• Passage:
# JD 790 lifting capabilities



## Oakfan (Sep 26, 2010)

Question,
Does the rear 3 pt. lift on my JD790 have the ability to lift heavier loads than my 300 bucket ?
Thanks to all for your time


----------



## pogobill (Jan 31, 2012)

The 790 has a lifting capacity of around 800 pounds, give or take, but the issue may be in relation to the ballast at the front of the tractor to keep the front wheels down on the ground if you try to lift something heavier.


----------



## RC Wells (Dec 26, 2008)

You have more usable lift at the three point than at the bucket on the front loader. Not sure which model JD300 loader you have, but your tractor's front axle is rated to support around 1,100 lbs. of temporary lifting force at ground level, with a maximum weight of around 730 lbs. usable weight at full lift with the weight located at about 19 inches forward of the lower bucket pins, in addition to the tractor's weight. The weight of the loader and bucket must be considered in the total lift weight capacity of the front axle, which really means they have an effective free load bucket capacity of a bit over 550 lbs., when properly ballasted at the rear. And, yes it is confusing.
In the original build sheet for the tractor with loader there should be a table of lift/load calculations for the fully equipped tractor.


----------

• Source information:
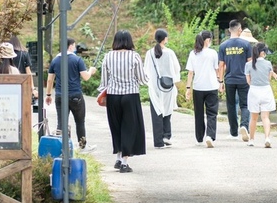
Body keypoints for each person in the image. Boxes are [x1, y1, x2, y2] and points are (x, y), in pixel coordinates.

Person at [100, 30, 147, 172]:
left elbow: (104, 81)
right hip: (130, 95)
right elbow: (142, 79)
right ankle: (125, 163)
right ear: (129, 41)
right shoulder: (134, 56)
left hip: (113, 96)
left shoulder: (108, 56)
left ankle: (118, 158)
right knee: (129, 128)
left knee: (116, 126)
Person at [45, 38, 94, 150]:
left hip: (60, 95)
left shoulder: (55, 61)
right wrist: (91, 70)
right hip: (75, 95)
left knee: (61, 123)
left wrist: (48, 95)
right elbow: (86, 77)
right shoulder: (77, 60)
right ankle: (82, 147)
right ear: (71, 46)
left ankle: (62, 148)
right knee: (80, 121)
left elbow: (49, 80)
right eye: (74, 46)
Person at [144, 29, 180, 149]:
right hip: (167, 86)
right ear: (164, 39)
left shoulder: (149, 53)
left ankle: (158, 142)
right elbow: (176, 68)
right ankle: (166, 136)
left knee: (156, 111)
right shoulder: (169, 52)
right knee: (167, 109)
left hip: (154, 87)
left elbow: (146, 70)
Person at [184, 30, 221, 147]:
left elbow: (190, 73)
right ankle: (210, 135)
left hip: (198, 87)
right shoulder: (213, 53)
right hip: (211, 87)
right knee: (212, 113)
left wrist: (188, 88)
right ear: (208, 40)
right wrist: (220, 82)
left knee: (199, 113)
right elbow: (217, 70)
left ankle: (199, 138)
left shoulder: (193, 53)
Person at [218, 19, 253, 141]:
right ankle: (244, 126)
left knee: (231, 105)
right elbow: (250, 63)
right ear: (239, 30)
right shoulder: (246, 45)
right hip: (244, 79)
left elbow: (221, 65)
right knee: (245, 104)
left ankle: (233, 132)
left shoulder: (223, 45)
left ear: (228, 30)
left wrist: (220, 82)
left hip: (229, 80)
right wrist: (251, 79)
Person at [245, 42, 277, 148]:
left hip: (254, 91)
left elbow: (248, 80)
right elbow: (268, 79)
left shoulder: (248, 64)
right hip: (266, 90)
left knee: (253, 117)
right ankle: (267, 138)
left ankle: (251, 139)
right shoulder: (268, 64)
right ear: (262, 53)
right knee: (265, 117)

• Instructions:
- a) Can you rewrite the part of the JD 790 thread that opens with the words containing "## RC Wells" and closes with "fully equipped tractor.", putting "front end" in place of "front axle"?
- b) In the JD 790 thread, how far forward of the lower bucket pins is the weight located for the roughly 730 lb. full-lift figure?
- c) Which usernames posted in the JD 790 thread?
The rows are separate from the JD 790 thread.

• Task responses:
- a)
## RC Wells (Dec 26, 2008)

You have more usable lift at the three point than at the bucket on the front loader. Not sure which model JD300 loader you have, but your tractor's front end is rated to support around 1,100 lbs. of temporary lifting force at ground level, with a maximum weight of around 730 lbs. usable weight at full lift with the weight located at about 19 inches forward of the lower bucket pins, in addition to the tractor's weight. The weight of the loader and bucket must be considered in the total lift weight capacity of the front end, which really means they have an effective free load bucket capacity of a bit over 550 lbs., when properly ballasted at the rear. And, yes it is confusing.
In the original build sheet for the tractor with loader there should be a table of lift/load calculations for the fully equipped tractor.

- b) About 19 inches.

- c) Oakfan, pogobill, RC Wells